ANHAT - frequently asked questions
1. What is the Australian Natural Heritage Assessment Tool (ANHAT)?
ANHAT analyses data on species distribution from a range of plant and animal surveys and collections from across Australia. It can generate a report for each Natural Resource Management (NRM) region.
- For more information, visit: What is ANHAT?
ANHAT contains information on the distribution of over 30,000 Australian species. This includes all mammals, birds, reptiles, frogs and fish, 137 families of vascular plants (over 15,000 species) and a range of invertebrate groups. The list of families is shown in Appendix 1 of your Biodiversity Summary.
2. What is the NRM Biodiversity Summary?
The NRM Biodiversity Summary is generated from ANHAT to highlight important elements of regional biodiversity to assist NRM bodies in their planning and regional actions. Please see the Cover Page for additional information.
3. Who should use it?
Anyone involved in the planning and delivery of Australian natural resource management activities.
4. How can it help me?
It can help you in two ways:
- By showing plants and animals that may require special attention because they are only found in the local area, mainly in the local area or have a conservation status such as 'endangered' or 'vulnerable under the Commonwealth Environment Protection and Biodiversity Conservation Act 1999.
- By comparing your region to other parts of Australia in terms of the composition and distribution of its plants and animals. This may help identify species and groups of species that are nationally significant.
5. What can't it do?
ANHAT contains information on a range of species – you can refer to Question 1 for more information. However species groups not yet covered in ANHAT won't be included in the summary.
The data come from authoritative sources, but they aren't perfect. All species names have been confirmed as valid, but it's not possible to confirm all species locations. The report summarises the input data, so any data errors would be reflected in the report.
6. How often are the summary and national species richness and endemism maps updated?
They will be updated periodically.
7. Do the Biodiversity Summaries include threatened species listed under the State legislation?
Not at this stage. However, they do include species listed under the Commonwealth Environment Protection and Biodiversity Conservation Act 1999.
8. Where does the data come from?
Sources include national and state herberia, museums, state governments, CSIRO, Birds Australia and a number of organisations and private individuals. For more information check the list in Appendix 2 of the Summary, or refer to the Cover Page on the limitations of the Summary.
9. Can I get a similar report for a specific place within or outside my region?
At this stage these reports are only available for the whole of each NRM region.
10. Why are the reports showing some species missing from an area or showing in other areas when they should be restricted to a specific region only??
Many species records were not provided with date information. So, although records prior to 1950 were excluded from all the reports some historical records will be included where they did not have date information attached.
If there is a species that you think should or should not be present in your region please email the details of the species and the NRM region to firstname.lastname@example.org.
11. Under the Species List there are families with a note at the bottom saying, for example, "This region rates highly for richness of Fabaceae - Peas," or "This region rates highly for endemism of Scincidae - Skinks." What does that mean?
This means that the species in the named family which are present in the region combine to give the region in question a very high level of species richness or endemism compared to all other NRM regions in Australia.
ANHAT estimates species richness and endemism for every half a degree (roughly 50km) square across Australia.

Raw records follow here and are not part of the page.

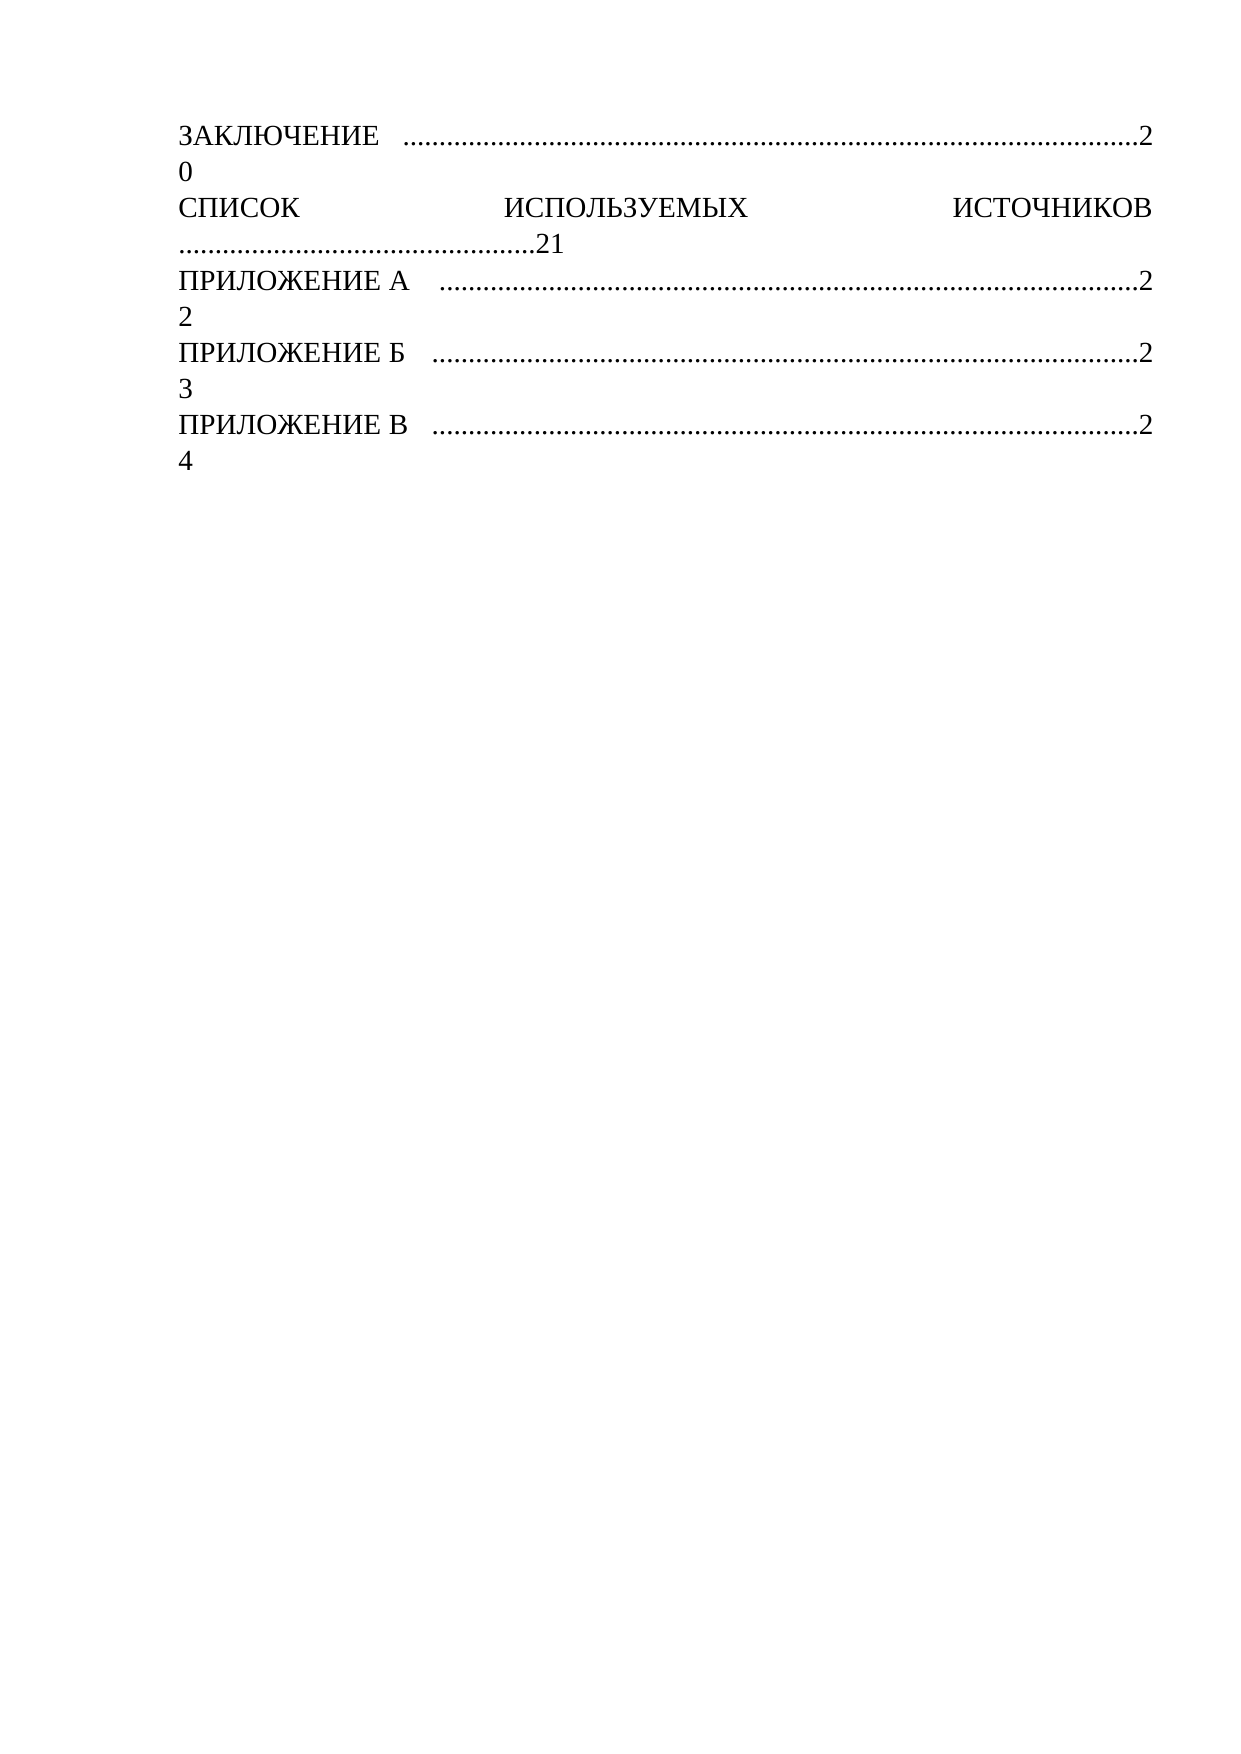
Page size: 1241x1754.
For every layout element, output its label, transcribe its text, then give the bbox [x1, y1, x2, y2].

text ПРИЛОЖЕНИЕ В .................................................................................................24 [178, 407, 1153, 477]
text СПИСОК ИСПОЛЬЗУЕМЫХ ИСТОЧНИКОВ .................................................21 [178, 190, 1153, 260]
text ПРИЛОЖЕНИЕ А ................................................................................................22 [178, 263, 1153, 332]
text ПРИЛОЖЕНИЕ Б .................................................................................................23 [178, 335, 1153, 405]
text ЗАКЛЮЧЕНИЕ .....................................................................................................20 [178, 118, 1153, 188]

A statement that 'the region rates highly' means that one or more squares in the region rated close to the top of the range when compared with all 50km squares across Australia for the overall numbers of species (richness), or the number of restricted species (endemism). Because the threshold for the reports was set to analyse for values in the top 2%, this means that values identified in each report are in the top 2% of all the 50km squares across the country.

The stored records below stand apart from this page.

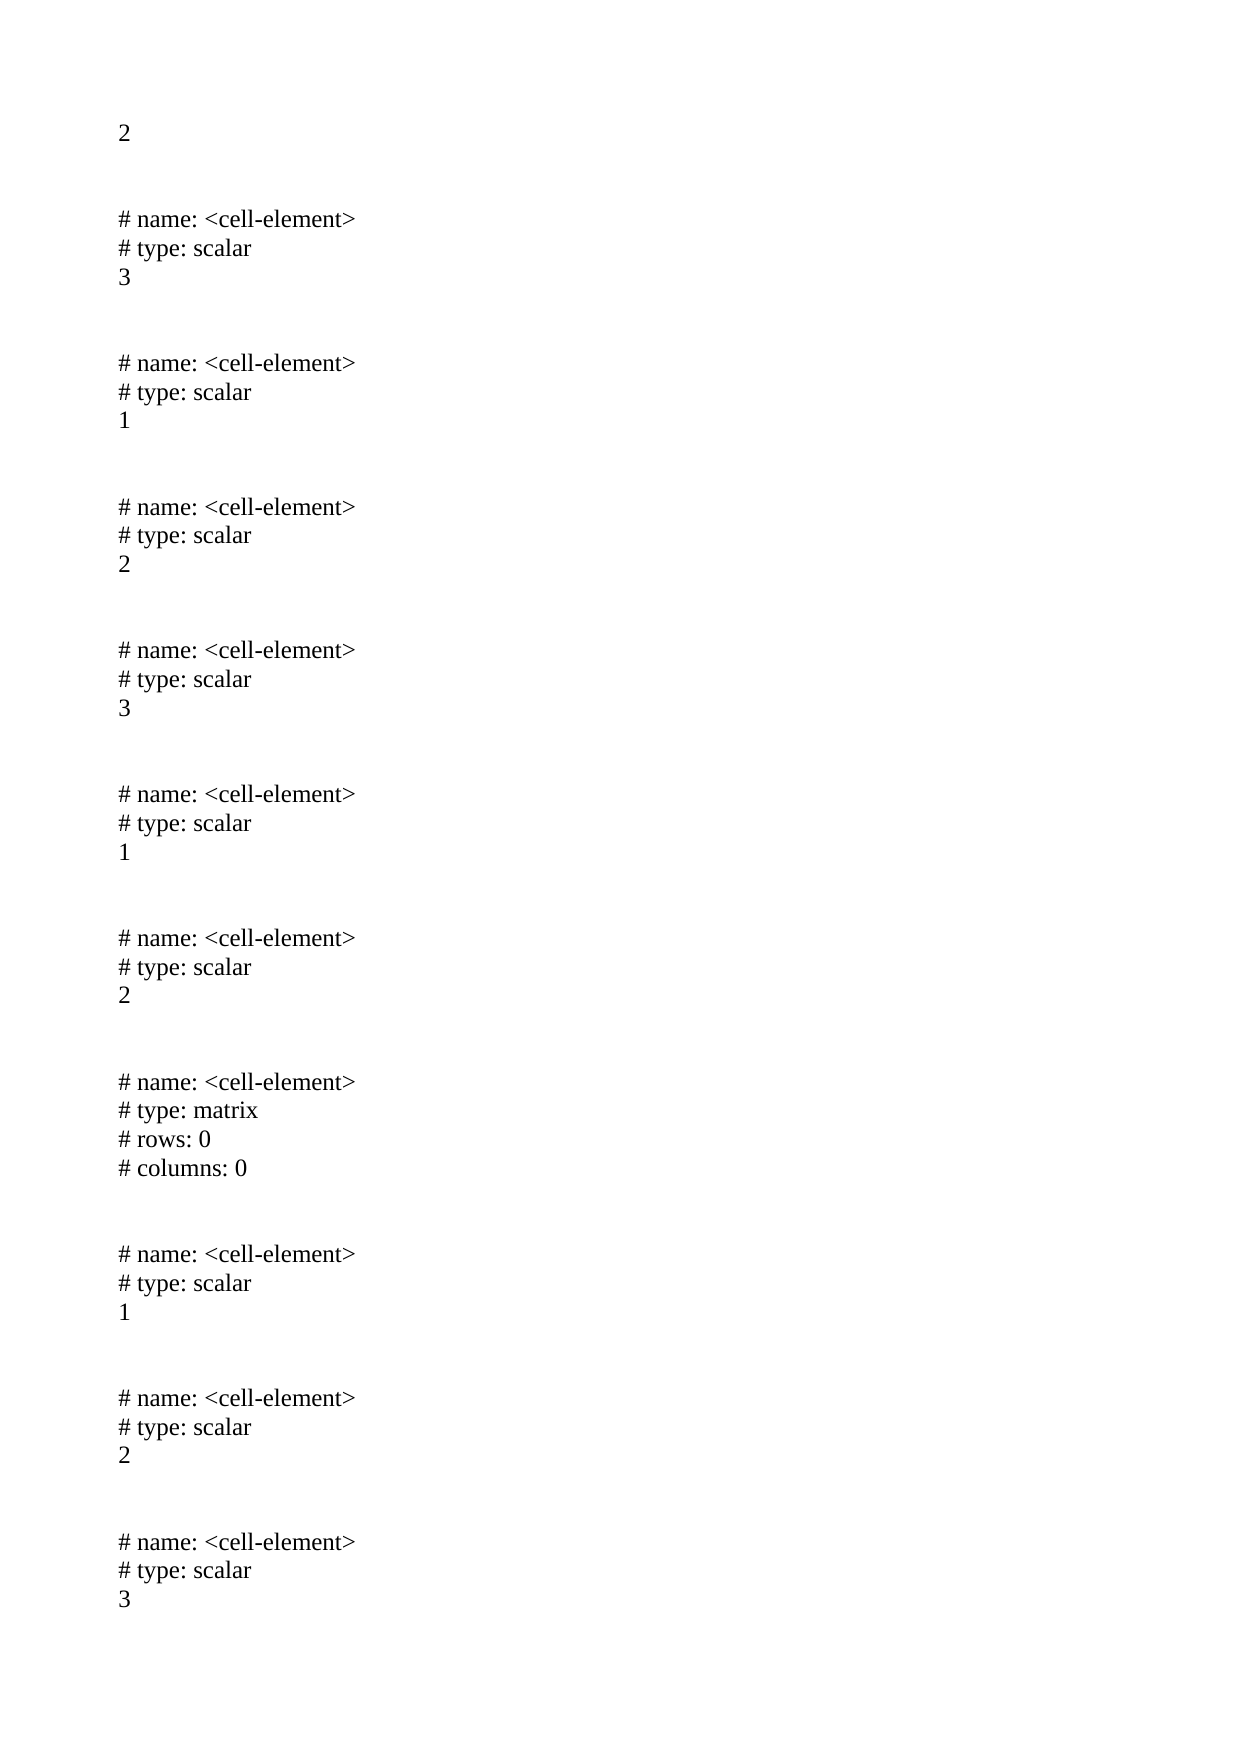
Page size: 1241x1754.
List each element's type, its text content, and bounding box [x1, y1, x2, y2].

text # name: <cell-element> [118, 1383, 1122, 1412]
text 1 [118, 1297, 1122, 1326]
text # name: <cell-element> [118, 1067, 1122, 1096]
text # type: scalar [118, 808, 1122, 837]
text 2 [118, 981, 1122, 1009]
text 3 [118, 1584, 1122, 1613]
text # name: <cell-element> [118, 1527, 1122, 1556]
text # name: <cell-element> [118, 636, 1122, 664]
text 1 [118, 406, 1122, 434]
text # name: <cell-element> [118, 204, 1122, 233]
text # type: scalar [118, 1268, 1122, 1297]
text # type: scalar [118, 1556, 1122, 1584]
text # name: <cell-element> [118, 779, 1122, 808]
text # rows: 0 [118, 1124, 1122, 1153]
text # name: <cell-element> [118, 348, 1122, 377]
text 1 [118, 837, 1122, 866]
text # type: scalar [118, 664, 1122, 693]
text 3 [118, 693, 1122, 722]
text 3 [118, 262, 1122, 291]
text # type: scalar [118, 952, 1122, 981]
text # type: scalar [118, 377, 1122, 406]
text # type: matrix [118, 1096, 1122, 1124]
text 2 [118, 118, 1122, 147]
text # columns: 0 [118, 1153, 1122, 1182]
text # name: <cell-element> [118, 923, 1122, 952]
text # type: scalar [118, 233, 1122, 262]
text 2 [118, 1441, 1122, 1469]
text 2 [118, 549, 1122, 578]
text # name: <cell-element> [118, 1239, 1122, 1268]
text # type: scalar [118, 521, 1122, 549]
text # type: scalar [118, 1412, 1122, 1441]
text # name: <cell-element> [118, 492, 1122, 521]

Endemism estimates the degree to which the species found in an area have small or restricted distribution ranges. Places of high weighted endemism contain a component of Australia's biodiversity which is restricted to this area or is found in few other places.

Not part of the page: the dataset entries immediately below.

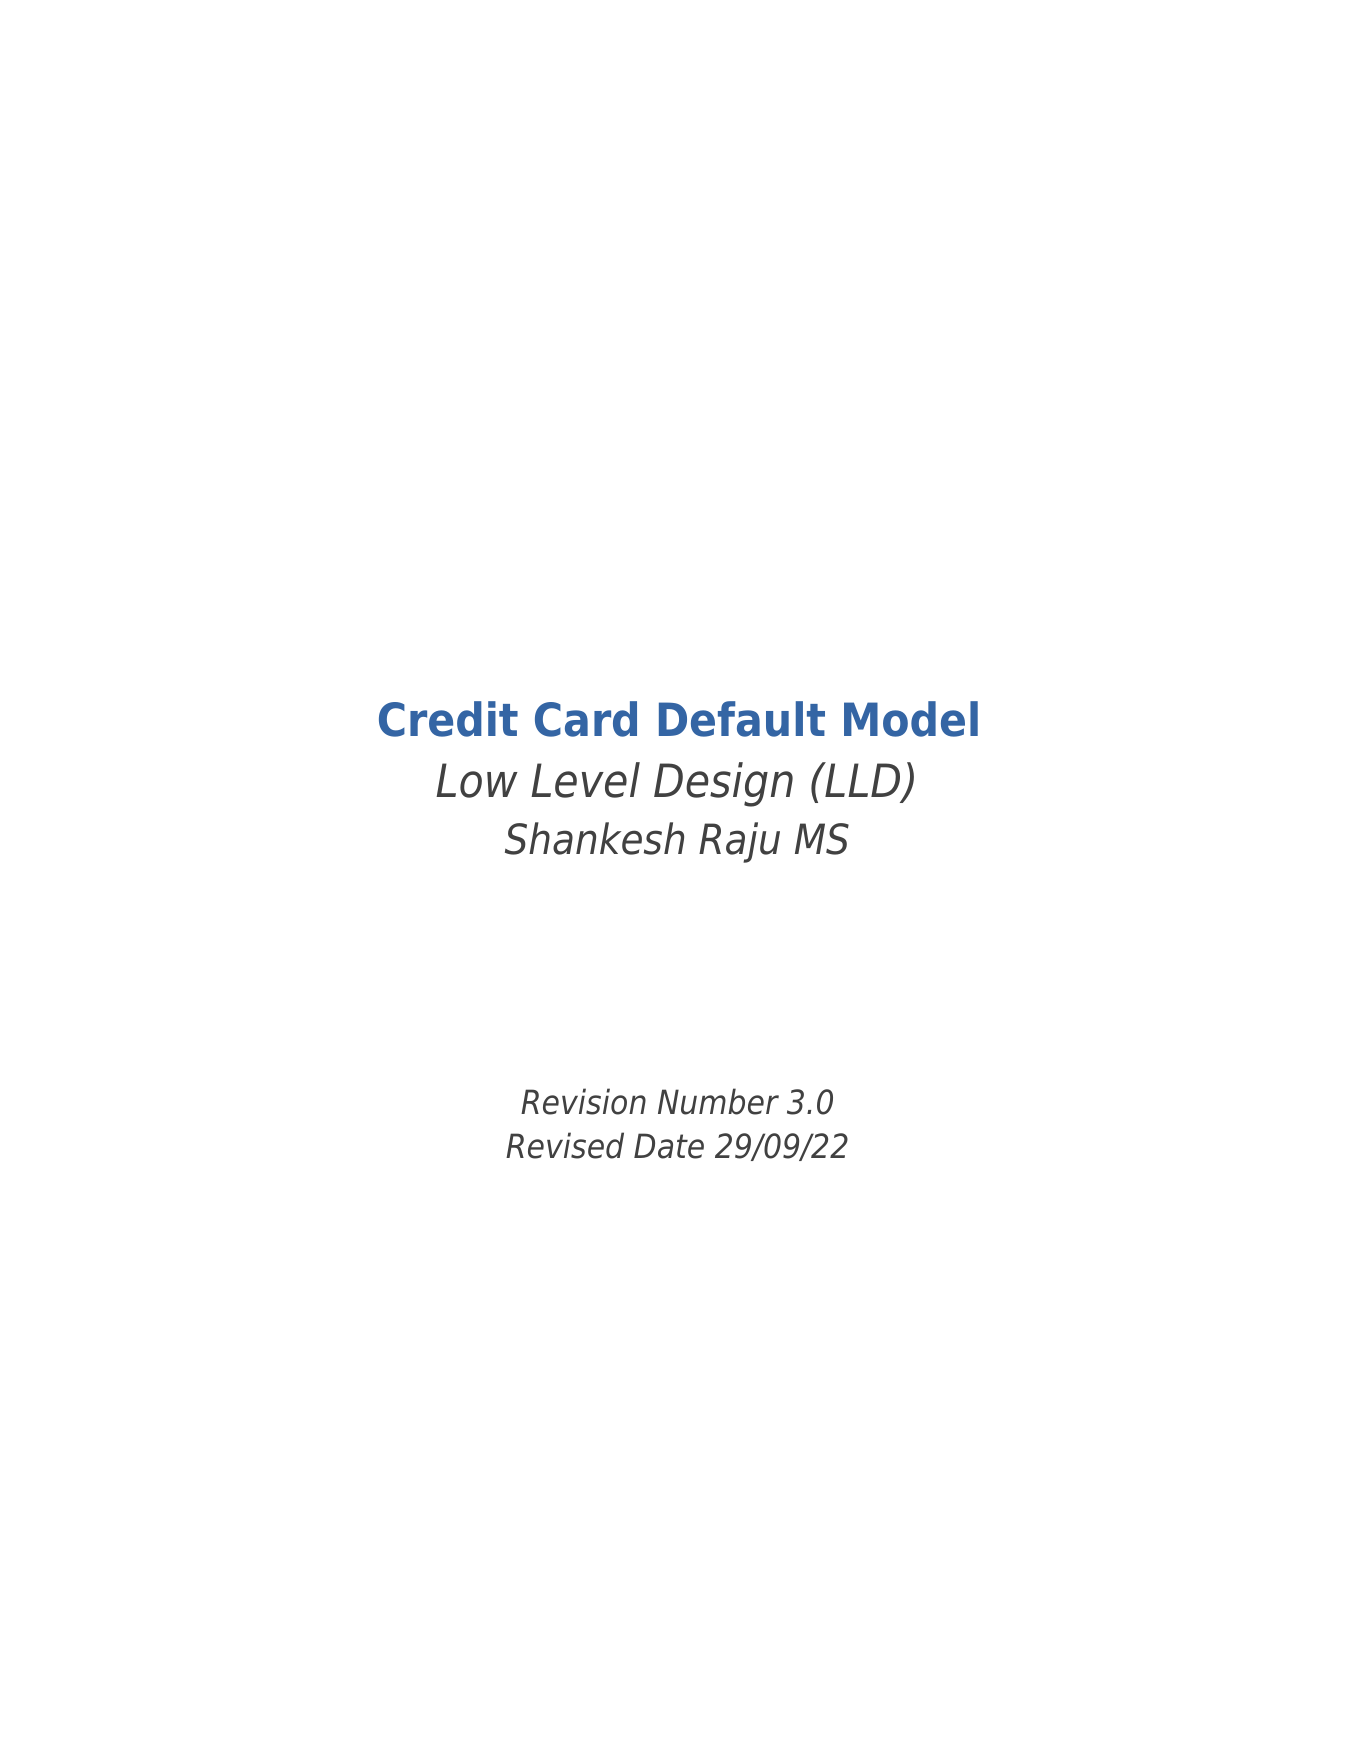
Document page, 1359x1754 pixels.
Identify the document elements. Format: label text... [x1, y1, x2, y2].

text Low Level Design (LLD) [177, 755, 1181, 808]
text Revision Number 3.0 [177, 1083, 1181, 1122]
text Credit Card Default Model [177, 693, 1181, 747]
text Shankesh Raju MS [177, 816, 1181, 864]
text Revised Date 29/09/22 [177, 1128, 1181, 1167]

12. Can I get a similar Summary for Interim Biogeographic Regionalisation of Australia (IBRA) Regions?
This may be considered in a future development of the tool.
13. How do you verify the data used to generate the Summary?
Please refer to the Cover Page for more information.
14. Are subspecies included in the Summary?
No - only species are shown in the summaries, subspecies are not included at this time.
15. Can I get a copy of the original species location records?
No - we are bound by the agreements with our data providers. Many of our providers have restricted our use of their data so that we are unable to pass on the original records without first getting approval from them.
16. On the maps, how do I interpret the values for species richness and weighted endemism?
Species richness counts the number of different species within a particular area for a particular group of species – for example, the number of species of snakes.
Endemic species are those which occur only in a small area. Weighted endemism estimates the degree to which the species found in an area have small distribution ranges. Places of high weighted endemism contain a component of Australia's biodiversity which is restricted to this area or is found in few other places.
On these maps, richness and endemism scores are calculated for a moving 30km square window, but summarised to the degree grid shown on the maps.
For more detail on the methods used to estimate species richness and endemism, see An assessment of endemism and species richness patterns in the Australian Anura.